Set down, word for word, everything from "The difference between" down to "for example, mine." in the post below about writing a wiki parser.
DOCUMENT TEXT START
Hello, looks like many people have done almost the same thing: I've also begun to write a parser. Mine is written is Python.
It's far away from completition, but I don't want to spend my time writing useless code so I am asking how we want to continue: I don't think it's wise to have four parsers doing actually the same. However, everbody can do what he/she wants, but I personally would rather like to work on one program than doing doubled, useless work. As Magnus Manske already pointed out, such a parser could be the base of several desired tools. We could write a library that could be used by these applications.
The difference between mine program and all the others AFAIK is the point how the wiki data actually get loaded. As someone suggested on meta.wikipedia.org I have written a file called 'raw.php' that retrieves the raw wiki data. In my opinion that's quite useful for offline-editing applications and such things.
You can get my parser, along with my adapted 'Article.php' and the file 'raw.php', here: www.fms-engel.de/buildHTML.tar.bz2 (Sorry for not providing a patch, when I find time, I'll do it)
I don't want to start a language-flamewar, but I probably prefer Magnus Manske's version. C++ is quite fast and there are several GUI libraries one can use for each platform to write nice GUIs. I did not take a look at his program, but I guess it's much more mature than, for example, mine.
I would really like to discuss this topic as I think a parser and the resulting possibilities of having one is one of the most wanted features, at least for me :) There is probably a better solution than having four parsers that do actually the same thing...
Regards, Frithjof
DOCUMENT TEXT END
DATASET ENTRIES START
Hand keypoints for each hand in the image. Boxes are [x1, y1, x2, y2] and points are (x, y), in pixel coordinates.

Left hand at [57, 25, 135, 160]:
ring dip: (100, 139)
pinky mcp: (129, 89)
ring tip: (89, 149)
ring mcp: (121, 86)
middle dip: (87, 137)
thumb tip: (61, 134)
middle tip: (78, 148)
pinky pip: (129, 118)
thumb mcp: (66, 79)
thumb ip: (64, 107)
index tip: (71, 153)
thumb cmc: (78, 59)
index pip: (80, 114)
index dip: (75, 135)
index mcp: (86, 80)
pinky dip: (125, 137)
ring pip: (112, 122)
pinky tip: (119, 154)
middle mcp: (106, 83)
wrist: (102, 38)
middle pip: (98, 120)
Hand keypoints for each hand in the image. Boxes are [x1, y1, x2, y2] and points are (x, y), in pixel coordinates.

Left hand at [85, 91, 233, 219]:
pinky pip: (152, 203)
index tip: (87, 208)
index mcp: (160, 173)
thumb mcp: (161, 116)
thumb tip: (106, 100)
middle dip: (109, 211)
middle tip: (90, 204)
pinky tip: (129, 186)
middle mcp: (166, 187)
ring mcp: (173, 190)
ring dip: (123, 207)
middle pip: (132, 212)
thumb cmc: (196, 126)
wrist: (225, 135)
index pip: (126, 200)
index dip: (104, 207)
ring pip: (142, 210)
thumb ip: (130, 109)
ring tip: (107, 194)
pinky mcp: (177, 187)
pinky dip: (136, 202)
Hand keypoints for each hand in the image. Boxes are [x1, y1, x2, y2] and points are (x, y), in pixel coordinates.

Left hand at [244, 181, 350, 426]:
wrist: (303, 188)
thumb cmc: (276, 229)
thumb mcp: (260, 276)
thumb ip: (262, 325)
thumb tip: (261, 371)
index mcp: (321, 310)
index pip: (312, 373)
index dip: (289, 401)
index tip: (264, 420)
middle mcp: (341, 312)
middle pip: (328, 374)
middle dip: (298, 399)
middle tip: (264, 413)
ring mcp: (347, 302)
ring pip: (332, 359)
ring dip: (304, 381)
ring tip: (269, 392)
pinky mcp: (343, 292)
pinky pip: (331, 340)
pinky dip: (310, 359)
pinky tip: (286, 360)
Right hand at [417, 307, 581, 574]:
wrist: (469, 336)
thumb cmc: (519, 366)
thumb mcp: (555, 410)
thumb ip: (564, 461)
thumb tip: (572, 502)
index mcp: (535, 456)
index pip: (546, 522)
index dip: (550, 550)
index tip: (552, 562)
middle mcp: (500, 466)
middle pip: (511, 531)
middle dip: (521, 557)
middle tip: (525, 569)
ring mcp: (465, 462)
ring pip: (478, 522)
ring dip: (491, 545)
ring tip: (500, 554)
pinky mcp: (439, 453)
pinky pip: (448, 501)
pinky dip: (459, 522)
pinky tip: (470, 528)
DATASET ENTRIES END
DATASET ENTRIES START
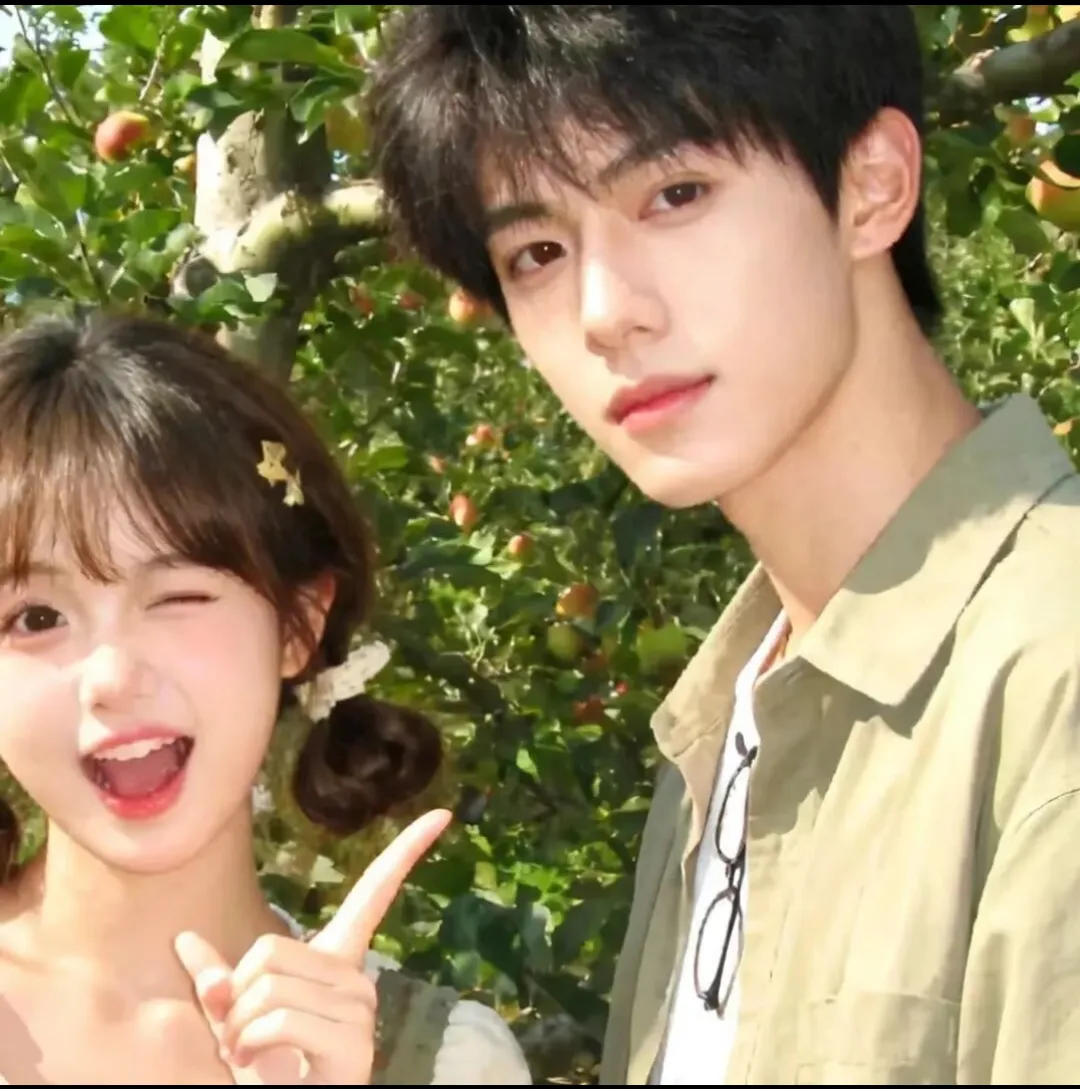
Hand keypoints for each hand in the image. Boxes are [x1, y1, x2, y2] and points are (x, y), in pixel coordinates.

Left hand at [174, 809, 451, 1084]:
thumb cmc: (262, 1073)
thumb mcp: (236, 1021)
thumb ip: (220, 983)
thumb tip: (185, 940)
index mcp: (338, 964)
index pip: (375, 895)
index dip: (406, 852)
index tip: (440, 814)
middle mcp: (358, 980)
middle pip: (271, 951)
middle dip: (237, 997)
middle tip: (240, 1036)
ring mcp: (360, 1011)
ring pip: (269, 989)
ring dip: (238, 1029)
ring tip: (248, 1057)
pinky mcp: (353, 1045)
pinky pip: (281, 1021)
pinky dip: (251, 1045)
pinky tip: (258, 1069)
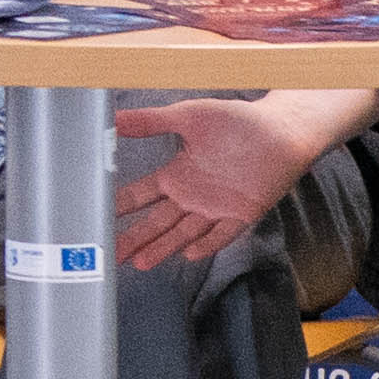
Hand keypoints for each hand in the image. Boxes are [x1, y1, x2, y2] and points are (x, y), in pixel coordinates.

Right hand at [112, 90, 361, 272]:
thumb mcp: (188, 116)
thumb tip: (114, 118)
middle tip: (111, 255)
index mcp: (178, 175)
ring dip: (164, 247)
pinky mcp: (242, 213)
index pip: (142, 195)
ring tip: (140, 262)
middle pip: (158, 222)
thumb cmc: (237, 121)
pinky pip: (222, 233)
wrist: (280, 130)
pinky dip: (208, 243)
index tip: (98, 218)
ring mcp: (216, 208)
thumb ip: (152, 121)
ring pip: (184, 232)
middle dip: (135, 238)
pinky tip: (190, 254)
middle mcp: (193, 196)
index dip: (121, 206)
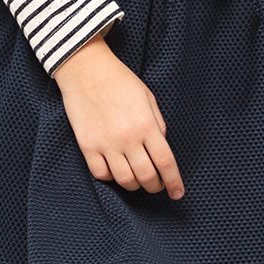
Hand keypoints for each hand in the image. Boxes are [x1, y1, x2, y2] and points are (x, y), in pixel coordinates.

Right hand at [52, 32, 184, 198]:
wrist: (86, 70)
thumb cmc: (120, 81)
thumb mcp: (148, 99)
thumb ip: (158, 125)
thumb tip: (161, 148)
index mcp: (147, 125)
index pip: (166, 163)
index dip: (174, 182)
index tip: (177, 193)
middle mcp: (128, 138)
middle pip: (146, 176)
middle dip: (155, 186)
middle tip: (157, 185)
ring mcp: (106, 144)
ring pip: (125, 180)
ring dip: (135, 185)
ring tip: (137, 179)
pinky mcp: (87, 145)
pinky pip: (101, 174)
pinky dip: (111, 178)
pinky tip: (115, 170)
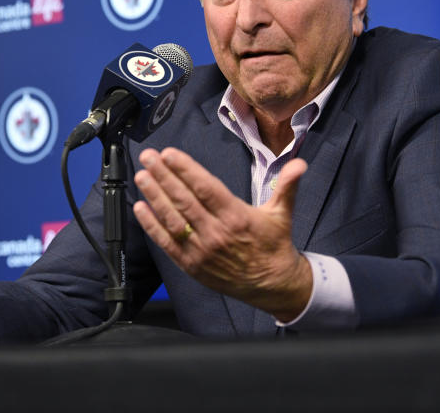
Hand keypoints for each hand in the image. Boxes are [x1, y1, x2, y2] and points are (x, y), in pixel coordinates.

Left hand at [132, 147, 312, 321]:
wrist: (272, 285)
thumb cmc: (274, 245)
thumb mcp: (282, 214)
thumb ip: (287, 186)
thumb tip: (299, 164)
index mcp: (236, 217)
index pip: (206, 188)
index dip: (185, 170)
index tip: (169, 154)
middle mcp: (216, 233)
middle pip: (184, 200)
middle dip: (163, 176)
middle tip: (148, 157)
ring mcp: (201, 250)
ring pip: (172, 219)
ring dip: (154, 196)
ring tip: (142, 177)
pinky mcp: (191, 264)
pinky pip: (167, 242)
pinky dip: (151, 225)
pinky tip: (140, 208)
DATASET ENTRIES END
=== FINISHED EXERCISE ===
The difference between mine program and all the others AFAIK is the point how the wiki data actually get loaded. As someone suggested on meta.wikipedia.org I have written a file called 'raw.php' that retrieves the raw wiki data. In my opinion that's quite useful for offline-editing applications and such things.
You can get my parser, along with my adapted 'Article.php' and the file 'raw.php', here: www.fms-engel.de/buildHTML.tar.bz2 (Sorry for not providing a patch, when I find time, I'll do it)
I don't want to start a language-flamewar, but I probably prefer Magnus Manske's version. C++ is quite fast and there are several GUI libraries one can use for each platform to write nice GUIs. I did not take a look at his program, but I guess it's much more mature than, for example, mine.